Réus GZ, Stringari RB, Ribeiro KF, Luft T, Abelaira HM, Fries GR, Aguiar BW, Kapczinski F, Hallak JE, Zuardi AW, Crippa JA, Quevedo J. Administration of cannabidiol and imipramine induces antidepressant-like effects in the forced swimming test and increases brain-derived neurotrophic factor levels in the rat amygdala.
Objective: Cannabidiol is a chemical constituent from Cannabis sativa and it has multiple mechanisms of action, including antidepressant effects. The main objective of the present study was to evaluate behavioural and molecular effects induced by administration of cannabidiol and imipramine in rats.
Methods: In the present study, rats were acutely or chronically treated for 14 days once a day with saline, cannabidiol (15, 30 and 60 mg/kg) or imipramine (30 mg/kg) and the animals behaviour was assessed in forced swimming and open-field tests.

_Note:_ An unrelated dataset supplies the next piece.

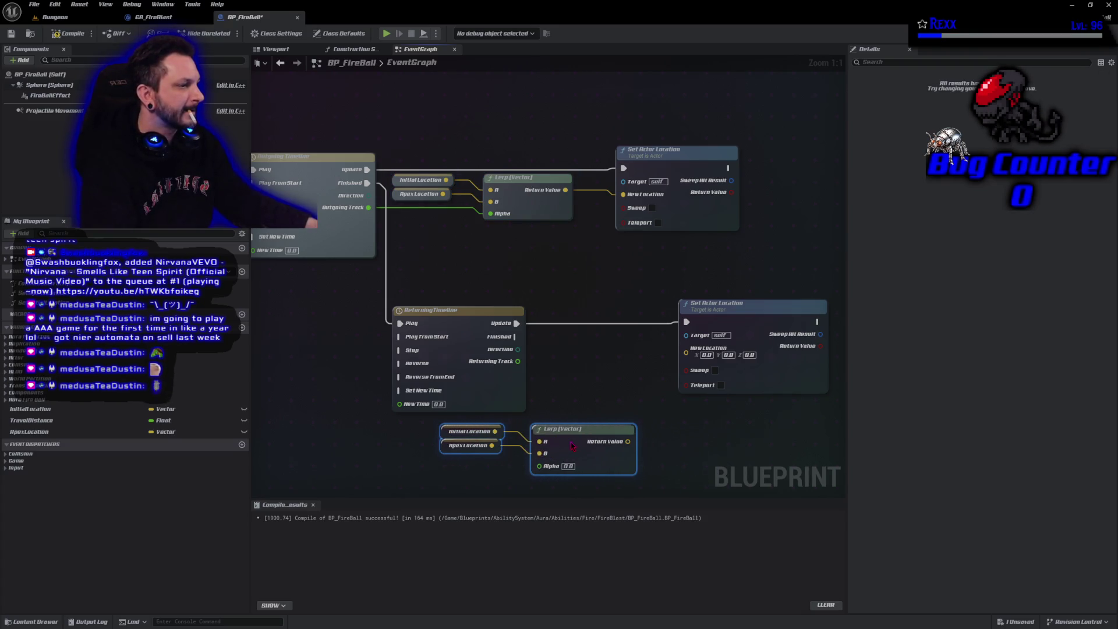
pyautogui.keyDown('alt'); pyautogui.click(540, 453); pyautogui.keyUp('alt')
pyautogui.keyDown('alt'); pyautogui.click(540, 441); pyautogui.keyUp('alt')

Afterwards, the prefrontal cortex, hippocampus and amygdala brain-derived neurotrophic factor (BDNF) levels were assessed by enzyme-linked immunosorbent sandwich assay.
Results: We observed that both acute and chronic treatments with imipramine at the dose of 30 mg/kg and cannabidiol at the dose of 30 mg/kg reduced immobility time and increased swimming time; climbing time was increased only with imipramine at the dose of 30 mg/kg, without affecting locomotor activity. In addition, chronic treatment with cannabidiol at the dose of 15 mg/kg and imipramine at the dose of 30 mg/kg increased BDNF levels in the rat amygdala.
Conclusion: In conclusion, our results indicate that cannabidiol has an antidepressant-like profile and could be a new pharmacological target for the treatment of major depression.